Directions for this task:
For this exercise, reproduce the entries below exactly, but only from the line containing "782 676 5.41" through the line containing "499 237 21.36", both included.

Saved entries
⁂

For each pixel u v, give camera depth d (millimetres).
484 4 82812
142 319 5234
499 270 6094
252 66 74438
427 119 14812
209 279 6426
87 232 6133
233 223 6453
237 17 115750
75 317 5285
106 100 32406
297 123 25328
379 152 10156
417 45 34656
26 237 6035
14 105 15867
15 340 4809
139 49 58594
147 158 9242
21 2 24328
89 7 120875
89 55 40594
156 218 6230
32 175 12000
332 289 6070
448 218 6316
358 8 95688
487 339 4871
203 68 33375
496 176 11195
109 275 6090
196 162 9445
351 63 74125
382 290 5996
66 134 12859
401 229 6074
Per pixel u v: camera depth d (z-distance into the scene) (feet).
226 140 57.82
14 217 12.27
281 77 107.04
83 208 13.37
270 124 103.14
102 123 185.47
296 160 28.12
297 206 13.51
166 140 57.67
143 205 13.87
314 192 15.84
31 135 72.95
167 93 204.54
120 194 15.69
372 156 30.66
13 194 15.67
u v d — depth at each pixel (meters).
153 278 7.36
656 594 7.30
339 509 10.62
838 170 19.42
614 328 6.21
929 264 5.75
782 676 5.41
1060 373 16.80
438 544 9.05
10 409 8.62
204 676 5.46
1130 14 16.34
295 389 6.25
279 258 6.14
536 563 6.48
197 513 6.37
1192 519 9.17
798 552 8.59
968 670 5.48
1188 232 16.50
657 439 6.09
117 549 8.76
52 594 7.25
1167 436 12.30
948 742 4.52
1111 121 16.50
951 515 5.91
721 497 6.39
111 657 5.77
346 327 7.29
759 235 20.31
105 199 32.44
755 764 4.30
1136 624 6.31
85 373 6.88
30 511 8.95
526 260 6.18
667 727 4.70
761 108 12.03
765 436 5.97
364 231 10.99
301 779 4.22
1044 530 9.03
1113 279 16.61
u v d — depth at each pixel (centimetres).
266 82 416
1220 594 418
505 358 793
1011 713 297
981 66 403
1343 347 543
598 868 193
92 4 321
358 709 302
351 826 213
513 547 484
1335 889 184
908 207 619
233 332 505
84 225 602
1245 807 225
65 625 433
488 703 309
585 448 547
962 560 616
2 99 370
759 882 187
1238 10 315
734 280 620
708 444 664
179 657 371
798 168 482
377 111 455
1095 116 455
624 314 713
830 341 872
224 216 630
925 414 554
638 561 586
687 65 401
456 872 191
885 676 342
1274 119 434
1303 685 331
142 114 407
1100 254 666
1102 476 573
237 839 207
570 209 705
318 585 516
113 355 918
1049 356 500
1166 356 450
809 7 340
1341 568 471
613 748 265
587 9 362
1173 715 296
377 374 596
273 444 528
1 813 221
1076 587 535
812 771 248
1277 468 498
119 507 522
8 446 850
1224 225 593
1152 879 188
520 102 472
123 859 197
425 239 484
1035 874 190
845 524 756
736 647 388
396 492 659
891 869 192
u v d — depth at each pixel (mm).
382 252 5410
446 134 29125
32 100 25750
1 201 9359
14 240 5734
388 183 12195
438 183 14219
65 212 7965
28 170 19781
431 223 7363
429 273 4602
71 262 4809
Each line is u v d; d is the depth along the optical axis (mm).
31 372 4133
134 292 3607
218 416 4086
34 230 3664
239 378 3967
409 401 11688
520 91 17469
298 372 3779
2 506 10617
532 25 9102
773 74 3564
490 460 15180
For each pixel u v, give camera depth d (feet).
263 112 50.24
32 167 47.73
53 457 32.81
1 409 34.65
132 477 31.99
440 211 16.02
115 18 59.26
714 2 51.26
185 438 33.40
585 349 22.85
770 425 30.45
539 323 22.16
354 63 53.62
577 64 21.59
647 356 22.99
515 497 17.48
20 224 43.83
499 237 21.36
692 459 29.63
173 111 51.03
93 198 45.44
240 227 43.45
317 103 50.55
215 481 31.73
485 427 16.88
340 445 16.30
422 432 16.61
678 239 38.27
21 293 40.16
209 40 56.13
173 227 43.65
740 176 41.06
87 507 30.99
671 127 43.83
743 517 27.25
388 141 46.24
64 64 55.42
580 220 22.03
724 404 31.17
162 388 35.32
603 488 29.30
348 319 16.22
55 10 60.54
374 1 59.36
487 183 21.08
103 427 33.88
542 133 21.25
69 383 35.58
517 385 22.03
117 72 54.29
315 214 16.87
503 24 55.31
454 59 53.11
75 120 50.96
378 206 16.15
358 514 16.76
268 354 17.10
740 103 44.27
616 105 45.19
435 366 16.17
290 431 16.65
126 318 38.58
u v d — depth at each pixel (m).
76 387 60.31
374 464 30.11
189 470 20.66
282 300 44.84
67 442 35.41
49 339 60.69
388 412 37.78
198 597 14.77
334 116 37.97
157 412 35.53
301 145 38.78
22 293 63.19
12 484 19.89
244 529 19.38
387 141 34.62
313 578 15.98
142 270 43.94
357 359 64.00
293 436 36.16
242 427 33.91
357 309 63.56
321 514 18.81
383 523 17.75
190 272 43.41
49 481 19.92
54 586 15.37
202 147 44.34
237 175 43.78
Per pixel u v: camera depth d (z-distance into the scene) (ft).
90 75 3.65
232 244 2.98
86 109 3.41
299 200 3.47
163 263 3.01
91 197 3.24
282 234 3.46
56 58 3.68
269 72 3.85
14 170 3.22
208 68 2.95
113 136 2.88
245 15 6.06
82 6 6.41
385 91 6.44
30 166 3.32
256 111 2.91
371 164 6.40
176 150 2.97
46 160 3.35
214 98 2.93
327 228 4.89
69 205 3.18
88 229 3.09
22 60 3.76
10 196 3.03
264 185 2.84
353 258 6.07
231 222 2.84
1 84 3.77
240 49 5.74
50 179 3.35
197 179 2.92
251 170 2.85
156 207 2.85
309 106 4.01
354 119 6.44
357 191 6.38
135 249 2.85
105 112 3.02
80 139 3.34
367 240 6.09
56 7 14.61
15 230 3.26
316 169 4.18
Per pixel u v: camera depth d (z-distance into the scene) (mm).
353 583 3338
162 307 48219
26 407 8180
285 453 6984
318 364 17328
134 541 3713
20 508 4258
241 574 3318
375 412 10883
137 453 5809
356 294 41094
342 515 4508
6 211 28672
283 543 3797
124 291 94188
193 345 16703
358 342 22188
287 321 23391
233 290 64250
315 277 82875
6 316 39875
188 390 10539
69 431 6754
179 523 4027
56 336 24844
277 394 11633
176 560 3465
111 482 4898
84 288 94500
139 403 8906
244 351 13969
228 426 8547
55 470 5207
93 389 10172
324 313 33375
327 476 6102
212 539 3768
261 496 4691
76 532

⁂

Output for this exercise:
782 676 5.41
1060 373 16.80
438 544 9.05
10 409 8.62
204 676 5.46
1130 14 16.34
295 389 6.25
279 258 6.14
536 563 6.48
197 513 6.37
1192 519 9.17
798 552 8.59
968 670 5.48
1188 232 16.50
657 439 6.09
117 549 8.76
52 594 7.25
1167 436 12.30
948 742 4.52
1111 121 16.50
951 515 5.91
721 497 6.39
111 657 5.77
346 327 7.29
759 235 20.31
105 199 32.44
755 764 4.30
1136 624 6.31
85 373 6.88
30 511 8.95
526 260 6.18
667 727 4.70
761 108 12.03
765 436 5.97
364 231 10.99
301 779 4.22
1044 530 9.03
1113 279 16.61
u v d — depth at each pixel (centimetres).
266 82 416
1220 594 418
505 358 793
1011 713 297
981 66 403
1343 347 543
598 868 193
92 4 321
358 709 302
351 826 213
513 547 484
1335 889 184
908 207 619
233 332 505
84 225 602
1245 807 225
65 625 433
488 703 309
585 448 547
962 560 616
2 99 370
759 882 187
1238 10 315
734 280 620
708 444 664
179 657 371
798 168 482
377 111 455
1095 116 455
624 314 713
830 341 872
224 216 630
925 414 554
638 561 586
687 65 401
456 872 191
885 676 342
1274 119 434
1303 685 331
142 114 407
1100 254 666
1102 476 573
237 839 207
570 209 705
318 585 516
113 355 918
1049 356 500
1166 356 450
809 7 340
1341 568 471
613 748 265
587 9 362
1173 715 296
377 374 596
273 444 528
1 813 221
1076 587 535
812 771 248
1277 468 498
119 507 522
8 446 850
1224 225 593
1152 879 188
520 102 472
123 859 197
425 239 484
1035 874 190
845 524 756
736 647 388
396 492 659
891 869 192
u v d — depth at each pixel (mm).
382 252 5410
446 134 29125
32 100 25750
1 201 9359
14 240 5734
388 183 12195
438 183 14219
65 212 7965
28 170 19781
431 223 7363
429 273 4602
71 262 4809
Each line is u v d; d is the depth along the optical axis (mm).
31 372 4133
134 292 3607
218 416 4086
34 230 3664
239 378 3967
409 401 11688
520 91 17469
298 372 3779
2 506 10617
532 25 9102
773 74 3564
490 460 15180
For each pixel u v, give camera depth d (feet).
263 112 50.24
32 167 47.73
53 457 32.81
1 409 34.65
132 477 31.99
440 211 16.02
115 18 59.26
714 2 51.26
185 438 33.40
585 349 22.85
770 425 30.45
539 323 22.16
354 63 53.62
577 64 21.59
647 356 22.99
515 497 17.48
20 224 43.83
499 237 21.36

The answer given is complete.